The Gairy government was running itself into the ground. Fuel supplies were low; civil servants unpaid. Great Britain gave Grenada an advance independence gift of 100,000 pound sterling out of a total of 2.5 million pounds. The Seamen and Waterfront Workers Union (SWWU) under Eric Pierre ended its strike and allowed food and fuel once again to be imported into Grenada. A US$2 million of loans arrived from Jamaica, Trinidad and Guyana. According to Schoenhals,

. . . the United Kingdom and Canada also sent three armed vessels to St. George's to shore up the Gairy
government . . .

In early February 1974, 5 boxes at 50 lbs. per box of explosives were stolen from Wimpey & Co., in Telescope, St.
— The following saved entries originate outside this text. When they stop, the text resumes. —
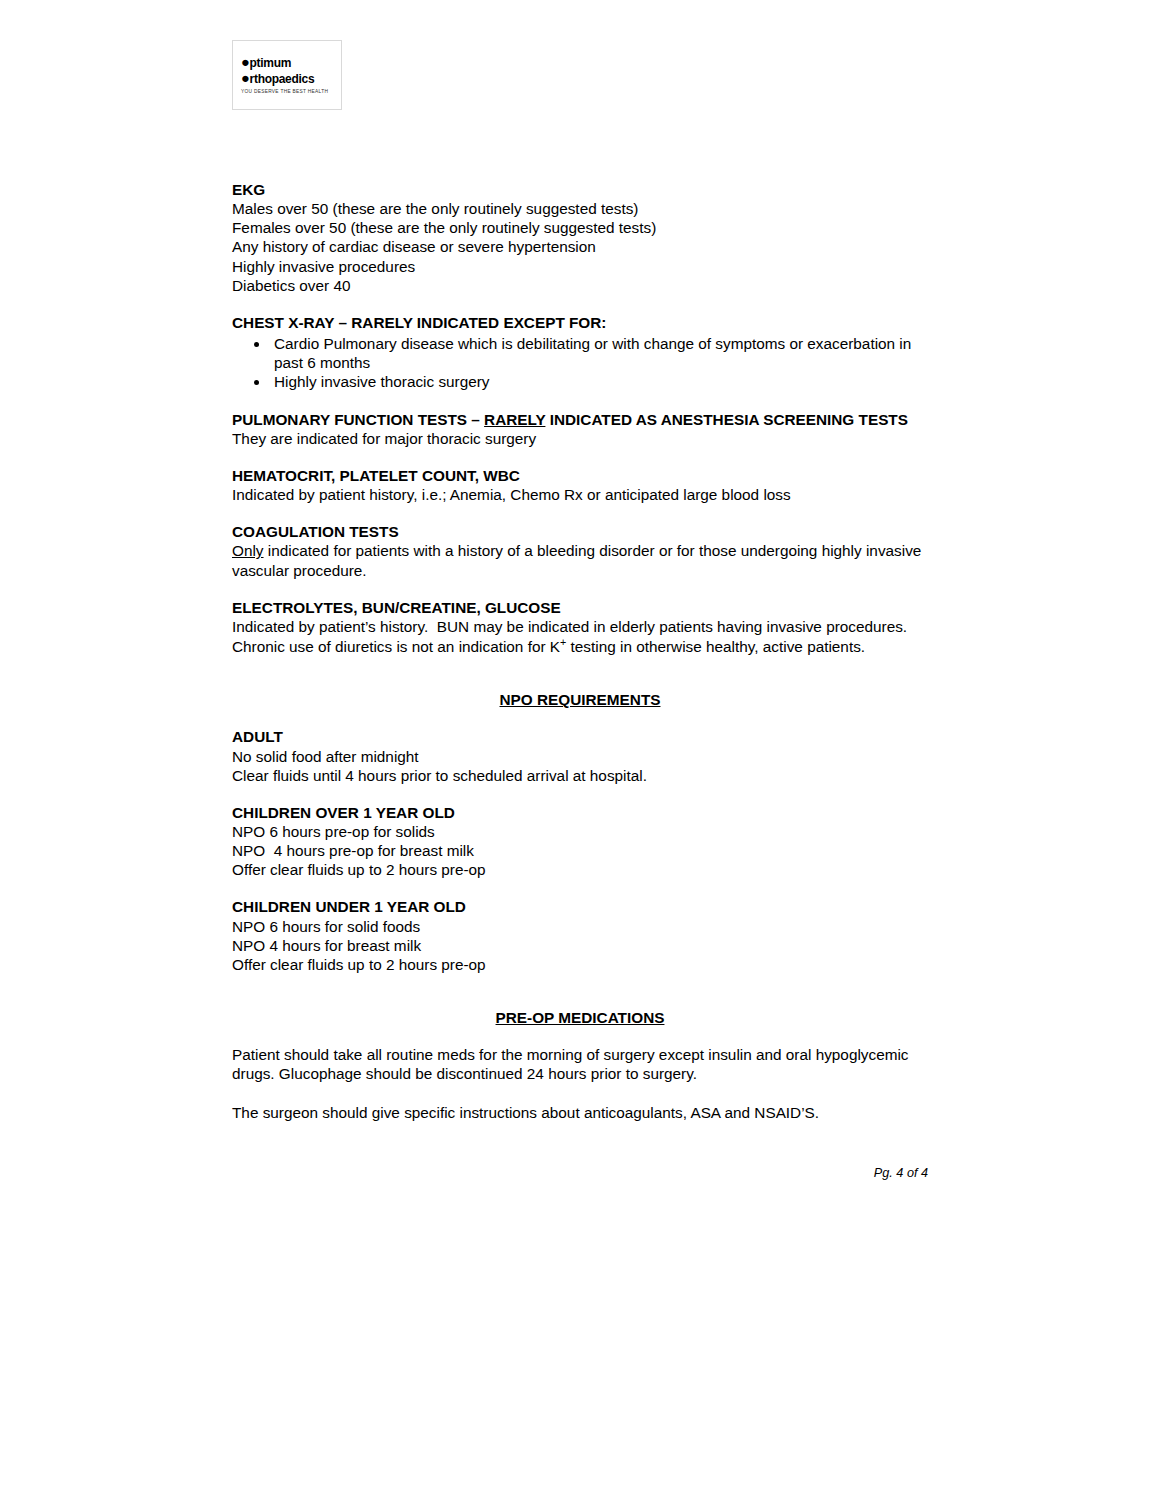●ptimum
●rthopaedics
YOU DESERVE THE BEST HEALTH
EKG
Males over 50 (these are the only routinely suggested tests)
Females over 50 (these are the only routinely suggested tests)
Any history of cardiac disease or severe hypertension
Highly invasive procedures
Diabetics over 40
CHEST X-RAY – RARELY INDICATED EXCEPT FOR:
Cardio Pulmonary disease which is debilitating or with change of symptoms or exacerbation in past 6 months
Highly invasive thoracic surgery
PULMONARY FUNCTION TESTS – RARELY INDICATED AS ANESTHESIA SCREENING TESTS
They are indicated for major thoracic surgery
HEMATOCRIT, PLATELET COUNT, WBC
Indicated by patient history, i.e.; Anemia, Chemo Rx or anticipated large blood loss
COAGULATION TESTS
Only indicated for patients with a history of a bleeding disorder or for those undergoing highly invasive vascular procedure.
ELECTROLYTES, BUN/CREATINE, GLUCOSE
Indicated by patient’s history. BUN may be indicated in elderly patients having invasive procedures. Chronic use of diuretics is not an indication for K+ testing in otherwise healthy, active patients.
NPO REQUIREMENTS
ADULT
No solid food after midnight
Clear fluids until 4 hours prior to scheduled arrival at hospital.
CHILDREN OVER 1 YEAR OLD
NPO 6 hours pre-op for solids
NPO 4 hours pre-op for breast milk
Offer clear fluids up to 2 hours pre-op
CHILDREN UNDER 1 YEAR OLD
NPO 6 hours for solid foods
NPO 4 hours for breast milk
Offer clear fluids up to 2 hours pre-op
PRE-OP MEDICATIONS
Patient should take all routine meds for the morning of surgery except insulin and oral hypoglycemic drugs. Glucophage should be discontinued 24 hours prior to surgery.
The surgeon should give specific instructions about anticoagulants, ASA and NSAID’S.
Pg. 4 of 4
Andrew's.

O'Shaughnessy reports this:

Three tons of British fireworks, which had been smuggled past dockworkers in Barbados who were refusing to handle cargo for Grenada and which had cost the Grenadian treasure 3,000 [pounds], were let off, generating some of the only light to be seen in an otherwise darkened island. Just before the celebrations started the management of the Holiday Inn decamped, leaving the keys and the responsibility for the independence banquet in the hands of the Danish pastry cook.

The Union Jack and the statehood flags flew at Fort George. Prime Minister Eric Matthew Gairy made a speech in which he said:

We are now completely free, liberated, independent. In spite of a wicked, malicious, obstructive, destructive minority of noise-making self-publicists. God has heard our prayers. God has been merciful. God has triumphed.

Independence was celebrated by candlelight as power workers were on strike. Food and fuel supplies were low, some blocked by neighboring islands Trinidad and Barbados.

Maurice Bishop was jailed the afternoon of 6 February 1974, one day before the celebrations, and was released on bail 8 February 1974.

It was officially 7 February 1974 when the smallest independent nation in the Western Hemisphere, Grenada, gained independence from Great Britain. Eric Matthew Gairy became Prime Minister. Governor Leo De Gale became Grenada's first Governor-General. Cyrus Vance, Secretary of the Army in the Kennedy administration and of State under Carter was in attendance during the ceremonies. The flag of Independence flew at Fort George. The electricity from the power station was out and candles cast their shadows.

After Independence, the New Jewel newspaper, now edited by Selwyn Strachan, was banned by the Gairy government. As attacks on the New Jewel Movement became increasingly severe, the NJM party moved further into revolutionary and Marxist thought, confirming the old adage that revolutions occur when oppression is hard put upon social movements.